Confocal fluorescence image of COS cells expressing Frizzled (Fz; Green) and Shisa.

The Wnt and FGF signaling pathways are families of multifunctional molecules that work in cell growth and differentiation and the patterning of tissues and anterior-posterior body axes. As with proteins in secretory pathways, Wnt and FGF ligands and their cognate receptors are processed by the endoplasmic reticulum (ER) following translation, where they are folded into their functional configurations and undergo modifications such as the addition of sugars to their peptide chains. Only after attending this “finishing school” are the proteins ready for transport to the surface to serve as transmembrane receptors or be released into the extracellular space. Now, in an article published in the January 28 issue of Cell, Akihito Yamamoto of the Laboratory for Vertebrate Body Plan (Shinichi Aizawa, Group Director) and colleagues at the RIKEN Center for Developmental Biology (Kobe, Japan) report the identification of a novel factor, Shisa, which blocks Wnt and Fgf signaling at the endoplasmic reticulum by a mechanism previously unencountered in a developmental setting.
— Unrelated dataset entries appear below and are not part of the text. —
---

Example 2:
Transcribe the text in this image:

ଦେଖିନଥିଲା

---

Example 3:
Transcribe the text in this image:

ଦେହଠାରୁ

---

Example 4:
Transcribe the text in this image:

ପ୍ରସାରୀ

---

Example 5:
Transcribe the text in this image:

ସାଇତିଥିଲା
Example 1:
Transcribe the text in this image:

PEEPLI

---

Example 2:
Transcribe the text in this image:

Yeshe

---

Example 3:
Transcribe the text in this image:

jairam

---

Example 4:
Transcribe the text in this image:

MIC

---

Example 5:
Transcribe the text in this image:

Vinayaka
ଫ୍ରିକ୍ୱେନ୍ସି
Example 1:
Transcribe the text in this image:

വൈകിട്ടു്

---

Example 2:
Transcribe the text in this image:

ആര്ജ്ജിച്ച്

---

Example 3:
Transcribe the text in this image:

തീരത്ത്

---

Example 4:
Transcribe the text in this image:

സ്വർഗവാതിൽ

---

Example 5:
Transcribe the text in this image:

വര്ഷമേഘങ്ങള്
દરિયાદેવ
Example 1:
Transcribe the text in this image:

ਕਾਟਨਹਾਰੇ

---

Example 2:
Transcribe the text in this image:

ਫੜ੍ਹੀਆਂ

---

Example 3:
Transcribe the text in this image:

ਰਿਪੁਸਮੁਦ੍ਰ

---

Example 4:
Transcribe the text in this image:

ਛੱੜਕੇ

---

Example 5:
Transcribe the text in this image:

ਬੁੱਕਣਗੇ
shisa mRNA is expressed in both the head organizer and the anterior neuroectoderm, the region from which the head emerges, in embryos of the African clawed frog (Xenopus laevis), and has homologs in other vertebrates including mouse, zebrafish and human. Shisa encodes a secretory pathway protein with no known protein motif. In an early exploration of its role, Yamamoto found that its overexpression causes an expansion of the anterior territory, a property that earned the molecule its name. (The shisa is a form of sculpture common to Okinawa, representing a guardian lion-dog with a large head.) Further investigations of shisa function, using an experimental system known as animal cap assay, indicated that while Shisa has no discernible neuralizing activity, it acts as an anteriorizing agent that antagonizes both Wnt and FGF signaling. Loss of Shisa function revealed that Shisa is an essential factor for the proper formation of the head, especially in the presumptive head ectoderm during gastrulation.
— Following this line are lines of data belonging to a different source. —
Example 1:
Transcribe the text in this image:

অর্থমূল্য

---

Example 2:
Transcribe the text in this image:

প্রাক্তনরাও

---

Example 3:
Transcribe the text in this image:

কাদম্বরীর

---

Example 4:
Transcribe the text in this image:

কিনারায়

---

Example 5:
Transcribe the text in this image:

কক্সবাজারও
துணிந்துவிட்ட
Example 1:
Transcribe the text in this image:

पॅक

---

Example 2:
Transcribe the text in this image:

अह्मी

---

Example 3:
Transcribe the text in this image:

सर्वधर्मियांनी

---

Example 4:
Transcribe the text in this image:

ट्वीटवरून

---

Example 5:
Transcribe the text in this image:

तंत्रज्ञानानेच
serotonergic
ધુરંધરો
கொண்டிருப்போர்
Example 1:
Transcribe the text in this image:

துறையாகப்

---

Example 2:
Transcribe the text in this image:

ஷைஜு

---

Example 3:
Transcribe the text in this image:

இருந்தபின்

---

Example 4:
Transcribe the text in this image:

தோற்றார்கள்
These initial in vivo studies suggested that Shisa is a secreted protein with a role as an inhibitor of Wnt and FGF signaling, which would have made it yet another factor discharged by the cells of the head organizer. But a closer examination of Shisa’s distribution within the cell revealed a distinct pattern of localization to the endoplasmic reticulum. Furthermore, in epistatic analysis, Shisa cell-autonomously inhibited signaling in receptor expressing cells. When the team watched the activity of Frizzled (Fz, a Wnt receptor) in cells also expressing Shisa, they found that both proteins remained within the endoplasmic reticulum (Fz is normally transported to the cell’s surface membrane). Looking for possible interactions, they found that Shisa specifically engages with a lower molecular weight species of Fz8, which they reasoned might be an immature version of the functional receptor protein, prior to its processing by the ER. Cells in which Shisa function was lost demonstrated promoted surface expression of Fz and increased responsiveness to stimulation by Wnt ligands, consistent with the idea that receptor activity had been enhanced. These findings led Yamamoto et al to conclude that Shisa works by holding the unfinished Wnt receptor at the endoplasmic reticulum, interfering with its maturation and resulting in its degradation before it can establish itself as a functioning unit within the cell membrane.
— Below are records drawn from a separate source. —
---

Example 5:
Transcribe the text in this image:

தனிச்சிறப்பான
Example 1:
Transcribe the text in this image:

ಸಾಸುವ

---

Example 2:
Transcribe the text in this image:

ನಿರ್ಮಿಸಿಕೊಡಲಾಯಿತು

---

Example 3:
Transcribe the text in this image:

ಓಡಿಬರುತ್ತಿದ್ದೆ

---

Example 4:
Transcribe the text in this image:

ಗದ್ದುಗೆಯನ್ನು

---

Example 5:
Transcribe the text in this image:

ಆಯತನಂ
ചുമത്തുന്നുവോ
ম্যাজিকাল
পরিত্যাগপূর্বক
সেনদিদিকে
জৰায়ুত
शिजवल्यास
Parallel investigations revealed similar ER co-localization with and inhibitory effects on an FGF receptor (FGFR), adding new novelty and interest to the story, as FGF signaling has posteriorizing activity, but is also required for neural development. It is not yet known how Shisa balances the repression of posteriorization while allowing FGF-driven neural induction in the anterior region to take place, a question that invites further study. The protein structure of Shisa and the exact mechanism by which it binds to and exerts its inhibitory effects on two structurally dissimilar receptor proteins also remain unknown. Indeed, the identification of a molecule capable of regulating a pair signaling pathways as central as Wnt and FGF by a novel mechanism seems destined to present new challenges of explication to cell and developmental biologists; as in any worthy exploration, the ultimate goal is not arrival, but a pushing back of the horizon.